How Science Got Sound Wrong

Humans can generally hear a ’one inch’ shift of the position of the phantom between the speakers ’ping’ sound.

This equates to a perfected zero jitter timing change of 1/100,000th of a second. Which in Nyquist terms, means a clock and signal rate of at least 225khz, with zero jitter.

Yeah, and this is probably being really, really conservative.

I have over the years learned the most efficient speaker setup, in my room anyway, is to measure from the corners of each speaker to the side and front walls. Its all set up and fine-tuned first by ear of course, but then once that is done out comes the tape measure. Real handy since if they get jostled vacuuming, laying down to clean connections, or whatever, its real easy putting them exactly back where they were, no guessing, no doubt.

So anyway what I have learned over the years, move even just one speaker even as little as 1/8" and the imaging starts to go. Sad to say how many so-called audiophiles roll their eyes at this. Well, too bad. Its their loss. Whatever you think you have, unless you are dead on, just that one (free!) tweak alone and it will be better.

So one inch to me is a gross error. One inch is so far off I would hear it in an instant. Something a smart-a-- co-worker unintentionally proved one night when he tried to prank me by moving things. By about one inch. I heard it - and figured out what it was and fixed it - so fast (under a minute!) he could not believe it.

So do the math on that one, probably be in the nano-seconds. Whatever. The fact that people can hear a billionth of a second of jitter starts to make a lot more sense when you look at it this way.

Great article and it makes sense to me. While I do enjoy both formats I do enjoy vinyl more...

This year is coming to an end.

Is it time to start submitting "Post of the year" nominations?

This has to be one of the strong contenders.
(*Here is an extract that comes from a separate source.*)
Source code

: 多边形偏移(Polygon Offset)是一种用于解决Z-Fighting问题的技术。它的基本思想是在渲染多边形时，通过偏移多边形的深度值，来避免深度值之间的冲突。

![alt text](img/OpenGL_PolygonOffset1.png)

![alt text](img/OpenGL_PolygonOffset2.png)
"Do yourself a favor. Skim right past the loser wannabes - above and to follow, as night follows day- and appreciate those like me who thank you for posting this brilliant article."

This is not even a post. This is literature.

Microtime, as the article envisions it, is not a thing.

Interferometry and head/ear related comb filtering (i.e. HRTF) is.

1/44,100 is the sampling rate, not the precision of CD playback. 
Neurons are not single gates. They integrate of multiple conditions over time. 
Again, you can like Vinyl, but the article quoted by the OP won't stand up to much scrutiny.

I think we should be asking the question, "How many samples per waveform are required to reduce the RMS error to below, say, 5%, which is the sort of error achieved during the heyday of the vinyl years?"

Some types of error may be more or less objectionable, but let's start simple. Let's just find out how much RMS error there is for a given sampling scheme.

Surprisingly enough, it's not that hard to calculate. But shockingly, nobody seems to bother.

To calculate, begin with observing that the Fourier theorem shows that all periodic functions are built up as a sum of sine waves, so that to consider music, all we have to consider are sine waves (aka pure tones). Further, it is not hard to compute the difference between a sine wave and its sampled value at any point, for any fixed number N of samples per wave form. You can approximate by just slicing the waveform into N intervals and then calculating the difference at the midpoint of each interval.

It is also easy to square these differences and add them up. You could use calculus, but the above is an adequate approximation.

That is the essence of a computation yielding the RMS error of the sampling scheme per waveform.

Returning to our question, the answer I get is 250 samples per waveform for step-function decoding. At 20 KHz, that means sampling at 5MHz - with infinite precision, of course.

Exotic decoding algorithms can improve on this for pure tones, but how well do they work for actual music? I doubt if anyone knows - certainly I've never seen discussed, even the first question about samples per waveform. I think we should.